Nationwide, there are various academic Jewish studies programs, new or revamped Jewish museums and permanent exhibits, and hundreds of grassroots initiatives ranging from Jewish cemetery cleanups to more than 40 annual Jewish culture festivals. Given that only 15,000 to 20,000 Jews live in Poland today, most of these are run by non-Jews — about 200 of whom have been honored by the Israeli Embassy since 1998 for their role in preserving Jewish culture and heritage.
“The number of these initiatives is really impressive,” said Edyta Gawron, a Jewish studies professor at Jagiellonian University who said about 95 percent of her students are not Jewish. “It is not just in the big cities, but also in small towns, where people are trying to build the future of Jewish heritage. And it is important and unusual that most of the people behind these initiatives are not Jewish.”

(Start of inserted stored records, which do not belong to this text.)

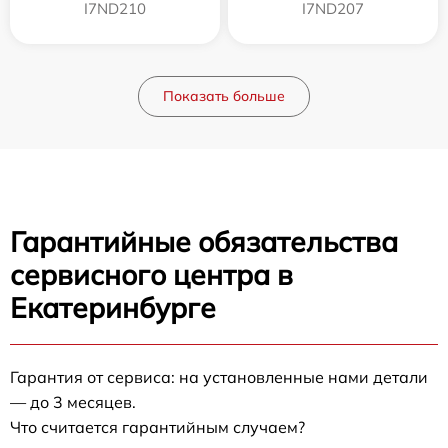
I7ND210
I7ND207
Показать больше
Гарантийные обязательства
сервисного центра в
Екатеринбурге
Гарантия от сервиса: на установленные нами детали
— до 3 месяцев.
Что считается гарантийным случаем?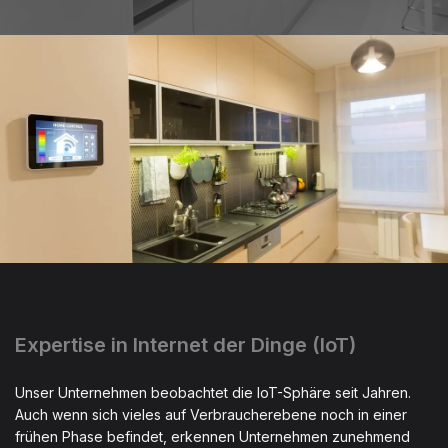
Expertise in Internet der Dinge (IoT)
Unser Unternehmen beobachtet die IoT-Sphäre seit Jahren.
Auch wenn sich vieles auf Verbraucherebene noch in einer
frühen Phase befindet, erkennen Unternehmen zunehmend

The more than $100 million POLIN museum, which draws about 60 percent of its funding from the city of Warsaw and the Polish government, is dramatically larger than the other Jewish projects around the country. It aims now to use its clout to reach out far beyond its walls to lead the process of integrating Jewish history into Polish history.
“With its very public and very prominent place in Poland, the POLIN museum validates local initiatives,” said Brandeis professor Antony Polonsky, the museum’s chief historian. “We want to find out what’s going on and give them encouragement and expertise.”
In early November, the museum convened more than 100 local Jewish heritage and culture activists from around the country to exchange experiences, network and meet with museum experts. And POLIN’s Museum on Wheels project takes material, information and educational programs prepared by the museum curators to far-flung communities all over the country.
“It is very important. It goes everywhere — to towns where people never saw a Jew, or that they didn’t know that they did,” said Krzysztof Bielawski, director of POLIN’s interactive web portal Virtual Shtetl. The site posts news and information about Jewish heritage and history in more than 2,300 towns, cities and villages — and attracts 5,000 unique visitors a day.
“There are many myths about Jews,” Bielawski said.
“If you don’t know about something, you can be afraid of it. The first step is knowledge, and we are providing knowledge. Our museum shows that Jews are normal people,” he added. “It demystifies Jews.”